■ Text excerpt
┌──

Something like StackOverflow/StackExchange would be nice. Would also like to see a federated platform for designers/artists (some Dribbble or Adobe Behance alternative).
It’d have to be very custom but yeah it would work. Implementing review queues and rep/privileges and stuff might take a bit longer if you want to mirror the site that closely though.
That’s pure nonsense. Types don’t tell you that your code is correct, they just tell you that your types align. Here’s a perfect example of where the mentality that if it compiles, ship it leads you in practice.
Haskell bro wrote a benchmark comparing Haskell with C implementation of websockets. The initial results looked extremely favorable for Haskell. However, it turned out that the Haskell implementation failed to deliver messages reliably, dropping 98% of the messages it received.
Furthermore, static typing is that it’s inherently more limiting in terms of expressiveness because you’re limited to a set of statements that can be verified by the type checker effectively. This is a subset of all valid statements that you’re allowed to make in a dynamic language.
So, a static language will often force you to write code for the benefit of the type checker as opposed to the human reader because you have to write code in a way that the type checker can understand. This can lead to code that’s more difficult to reason about, and you end up with logic errors that are much harder to debug than simple type mismatches. People can also get a false sense of confidence from their type system as seen here where the author assumed the code was correct because it compiled, but in fact it wasn’t doing anything useful.
At the same time, there is no automated way to check the type definitions themselves and as you encode more constraints via types you end up with a meta program describing your program, and there is nothing to help you know whether that program itself is correct. Consider a fully typed insertion sort in Idris. It’s nearly 300 lines long! I could understand a 10 line Python version in its entirety and be able to guarantee that it works as intended much easier than the Idris one.
Instead of yet another globally massive social media, I want to see regional social media that’s not massive globally, but popular in their country of origin. Or niche social media.
List so far:
Post.news
Koo (India)
Cohost
Hive
Plurk (still relatively popular in Taiwan)
Lofter (Chinese Tumblr)
Xiaohongshu (Chinese version of Instagram and Pinterest on one app, probably Pixelfed can clone their unique UI)
I see we’re going with this, but it wouldn’t work. As there are already alternatives within the larger social media framework, like subreddits and sublemmings? How the hell you want to say it. With the point still stands, that regional social media will never work as there will always be better alternatives within a bigger social media platform
Local social media is different from bigger social media platform.
Those big social media generally are American/Western-centric. Sure, you can find local community on them, but their moderation system are often still Western-centric.

└──

Extracted data entries

┌──

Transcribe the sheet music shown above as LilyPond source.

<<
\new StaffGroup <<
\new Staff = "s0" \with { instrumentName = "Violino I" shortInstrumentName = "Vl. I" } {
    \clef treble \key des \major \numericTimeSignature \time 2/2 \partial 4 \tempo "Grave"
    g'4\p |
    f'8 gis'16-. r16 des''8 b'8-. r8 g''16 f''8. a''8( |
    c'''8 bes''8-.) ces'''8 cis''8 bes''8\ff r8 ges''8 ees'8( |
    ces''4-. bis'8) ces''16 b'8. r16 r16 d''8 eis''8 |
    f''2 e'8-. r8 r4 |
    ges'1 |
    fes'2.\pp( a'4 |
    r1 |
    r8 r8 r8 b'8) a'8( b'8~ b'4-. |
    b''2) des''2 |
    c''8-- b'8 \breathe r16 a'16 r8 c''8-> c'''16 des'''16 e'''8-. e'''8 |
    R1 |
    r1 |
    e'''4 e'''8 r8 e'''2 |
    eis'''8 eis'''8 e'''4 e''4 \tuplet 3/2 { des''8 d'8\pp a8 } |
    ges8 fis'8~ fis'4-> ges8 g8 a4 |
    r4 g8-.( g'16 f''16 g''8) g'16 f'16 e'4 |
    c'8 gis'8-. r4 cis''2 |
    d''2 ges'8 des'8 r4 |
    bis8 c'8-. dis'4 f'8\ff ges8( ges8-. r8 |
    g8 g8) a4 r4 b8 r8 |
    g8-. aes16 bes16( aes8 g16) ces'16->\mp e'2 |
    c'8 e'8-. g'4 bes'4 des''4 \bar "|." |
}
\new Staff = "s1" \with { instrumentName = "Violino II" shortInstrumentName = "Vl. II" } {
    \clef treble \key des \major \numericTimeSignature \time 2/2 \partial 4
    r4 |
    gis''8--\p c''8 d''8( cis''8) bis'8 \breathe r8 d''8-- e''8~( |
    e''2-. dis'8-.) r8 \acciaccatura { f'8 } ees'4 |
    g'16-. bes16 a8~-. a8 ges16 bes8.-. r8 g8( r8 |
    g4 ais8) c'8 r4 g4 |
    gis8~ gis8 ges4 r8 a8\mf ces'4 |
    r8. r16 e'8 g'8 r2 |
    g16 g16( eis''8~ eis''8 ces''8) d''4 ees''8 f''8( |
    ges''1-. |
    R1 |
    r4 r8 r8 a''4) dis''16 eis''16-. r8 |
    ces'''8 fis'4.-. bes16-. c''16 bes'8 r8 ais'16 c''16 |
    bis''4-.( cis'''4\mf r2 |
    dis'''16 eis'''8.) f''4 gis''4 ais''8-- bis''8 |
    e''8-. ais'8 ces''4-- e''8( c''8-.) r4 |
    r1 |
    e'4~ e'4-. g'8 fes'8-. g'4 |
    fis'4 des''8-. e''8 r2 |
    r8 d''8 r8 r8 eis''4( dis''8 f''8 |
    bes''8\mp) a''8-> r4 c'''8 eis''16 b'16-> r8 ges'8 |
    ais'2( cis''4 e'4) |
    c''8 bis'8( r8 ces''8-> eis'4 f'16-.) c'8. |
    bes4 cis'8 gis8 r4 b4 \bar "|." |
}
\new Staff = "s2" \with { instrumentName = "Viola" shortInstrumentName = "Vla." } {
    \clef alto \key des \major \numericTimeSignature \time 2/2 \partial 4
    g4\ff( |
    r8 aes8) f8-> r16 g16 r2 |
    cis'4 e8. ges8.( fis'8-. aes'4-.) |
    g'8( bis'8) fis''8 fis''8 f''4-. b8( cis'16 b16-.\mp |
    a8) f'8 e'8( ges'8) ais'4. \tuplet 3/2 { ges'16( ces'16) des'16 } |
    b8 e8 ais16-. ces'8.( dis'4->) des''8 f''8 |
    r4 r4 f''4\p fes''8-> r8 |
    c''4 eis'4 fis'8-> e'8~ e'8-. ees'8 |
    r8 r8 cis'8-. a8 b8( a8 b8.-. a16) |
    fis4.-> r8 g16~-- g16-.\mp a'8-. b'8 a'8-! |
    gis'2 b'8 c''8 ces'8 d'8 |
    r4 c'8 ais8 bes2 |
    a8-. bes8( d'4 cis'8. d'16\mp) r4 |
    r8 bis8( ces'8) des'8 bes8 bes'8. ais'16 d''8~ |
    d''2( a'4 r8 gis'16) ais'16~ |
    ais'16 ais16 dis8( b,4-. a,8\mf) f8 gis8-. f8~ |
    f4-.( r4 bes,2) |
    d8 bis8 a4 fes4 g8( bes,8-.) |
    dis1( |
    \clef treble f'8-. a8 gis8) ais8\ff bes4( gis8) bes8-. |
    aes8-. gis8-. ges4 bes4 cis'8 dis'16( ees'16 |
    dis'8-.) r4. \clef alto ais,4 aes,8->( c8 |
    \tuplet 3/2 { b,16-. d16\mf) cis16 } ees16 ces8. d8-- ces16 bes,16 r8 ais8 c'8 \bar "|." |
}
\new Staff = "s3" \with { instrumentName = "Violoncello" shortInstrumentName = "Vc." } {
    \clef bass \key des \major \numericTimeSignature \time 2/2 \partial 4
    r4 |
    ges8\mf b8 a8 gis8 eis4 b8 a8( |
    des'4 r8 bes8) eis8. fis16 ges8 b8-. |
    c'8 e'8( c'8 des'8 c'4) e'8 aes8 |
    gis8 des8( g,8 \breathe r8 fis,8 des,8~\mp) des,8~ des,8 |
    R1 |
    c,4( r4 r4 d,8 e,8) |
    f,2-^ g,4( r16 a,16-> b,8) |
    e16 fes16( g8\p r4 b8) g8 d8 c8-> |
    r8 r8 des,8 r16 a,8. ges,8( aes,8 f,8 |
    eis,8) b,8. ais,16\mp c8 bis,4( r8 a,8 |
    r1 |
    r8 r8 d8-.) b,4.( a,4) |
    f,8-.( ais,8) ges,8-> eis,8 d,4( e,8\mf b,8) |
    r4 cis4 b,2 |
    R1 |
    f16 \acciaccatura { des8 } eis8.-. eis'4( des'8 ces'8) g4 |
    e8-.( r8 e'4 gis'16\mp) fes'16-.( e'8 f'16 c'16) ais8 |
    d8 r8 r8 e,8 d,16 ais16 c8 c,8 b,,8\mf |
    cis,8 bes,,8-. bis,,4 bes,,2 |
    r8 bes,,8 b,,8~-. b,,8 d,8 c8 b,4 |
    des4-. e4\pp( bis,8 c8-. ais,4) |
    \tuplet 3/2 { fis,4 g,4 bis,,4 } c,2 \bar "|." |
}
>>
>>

└──

■ Exercise set
a) Answer these questions from the discussion:
(i) What share of the messages it received did the Haskell implementation drop?
(ii) About how many lines long is the fully typed insertion sort in Idris?
(iii) In which country is Plurk described as still relatively popular?
b) Reproduce the part of the discussion starting with "That’s pure nonsense." and going on through "a dynamic language.".
These entries have no part in the work here.

■ Answers to the exercises
a)
(i) 98%
(ii) Nearly 300 lines
(iii) Taiwan

b)
That’s pure nonsense. Types don’t tell you that your code is correct, they just tell you that your types align. Here’s a perfect example of where the mentality that if it compiles, ship it leads you in practice.
Haskell bro wrote a benchmark comparing Haskell with C implementation of websockets. The initial results looked extremely favorable for Haskell. However, it turned out that the Haskell implementation failed to deliver messages reliably, dropping 98% of the messages it received.
Furthermore, static typing is that it’s inherently more limiting in terms of expressiveness because you’re limited to a set of statements that can be verified by the type checker effectively. This is a subset of all valid statements that you’re allowed to make in a dynamic language.